State v. Romero, 730 Ariz. Adv. Rep. 4 (January 20, 2016) (C.J. Bales)
PARTY MAY OFFER EXPERT IN FIELD OTHER THAN OPPONENT'S AREA OF EXPERTISE
The defendant was convicted of second degree murder based in part upon the government's firearms expert testimony matching toolmarks on shell casings with the defendant's handgun. The trial court conducted a Daubert hearing finding the government's expert qualified to testify but precluding Defendant's expert based upon Rule 702 R. Evid. The Arizona Supreme Court vacated the trial court's ruling precluding the testimony of defendant's expert and remanded.
The trial court found that defendant's expert had no prior experience testifying as to firearms identification, had never conducted tool mark analysis or researched firearm's identification and therefore was unqualified to testify. The supreme court disagreed noting that defendant's expert was never held out as a firearm's expert but rather an experimental design expert—his testimony was proffered to help the jury understand how the methods used by firearms examiners in performing toolmark analysis differ from the scientific methods generally employed in designing experiments. In essence his testimony attacked the government expert's methodology and therefore the weight his testimony should be given. His qualifications as a “design expert” were more than adequate.
Under Rule 702 . . . the opposing party is not restricted to challenging that expert by offering an expert from the same field or with the same qualifications. The trial court should not assess whether the opposing party's expert is as qualified as – or more convincing than – the other expert. Instead, the court should consider whether the proffered expert is qualified and will offer reliable testimony that is helpful to the jury.

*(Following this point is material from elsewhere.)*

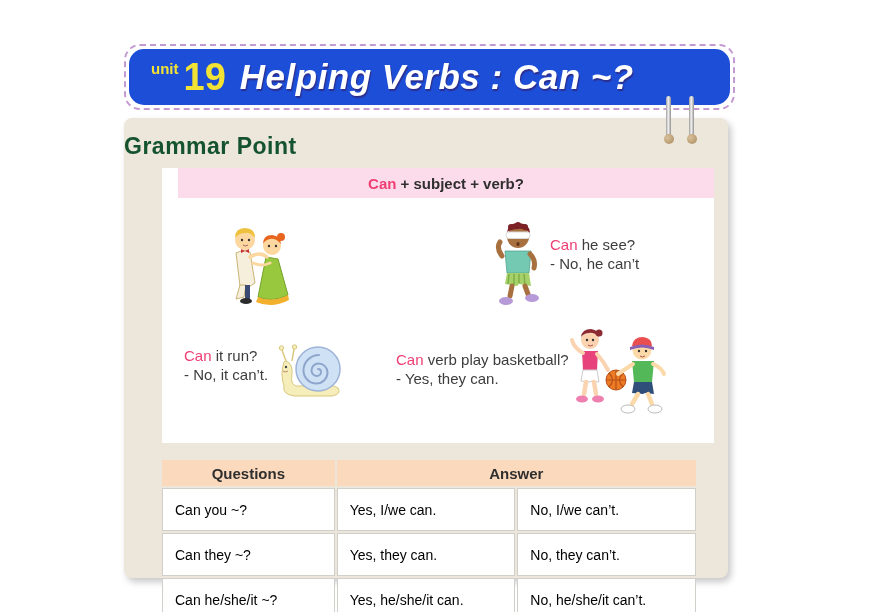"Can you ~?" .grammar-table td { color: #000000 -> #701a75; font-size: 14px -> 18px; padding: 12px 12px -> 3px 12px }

Close questions should be decided in favor of allowing the testimony. Here defendant's expert attacked the weight the testimony of the government's firearms examiner should be given. The weight to be given testimony is always for the jury.
Finally, the trial court improperly excluded defendant's expert on the secondary basis that to allow the testimony would essentially result in a second Daubert hearing. The court had already decided that the government's expert methodology and conclusions were sufficiently reliable thus finding it would be improper to allow the jury to overrule the court on this question. The supreme court held that the question of the weight and credibility are always jury questions, prior Daubert hearing or not.
The case was remanded to the Arizona Court of Appeals with direction it decide whether the preclusion of the defendant's expert testimony was harmless error.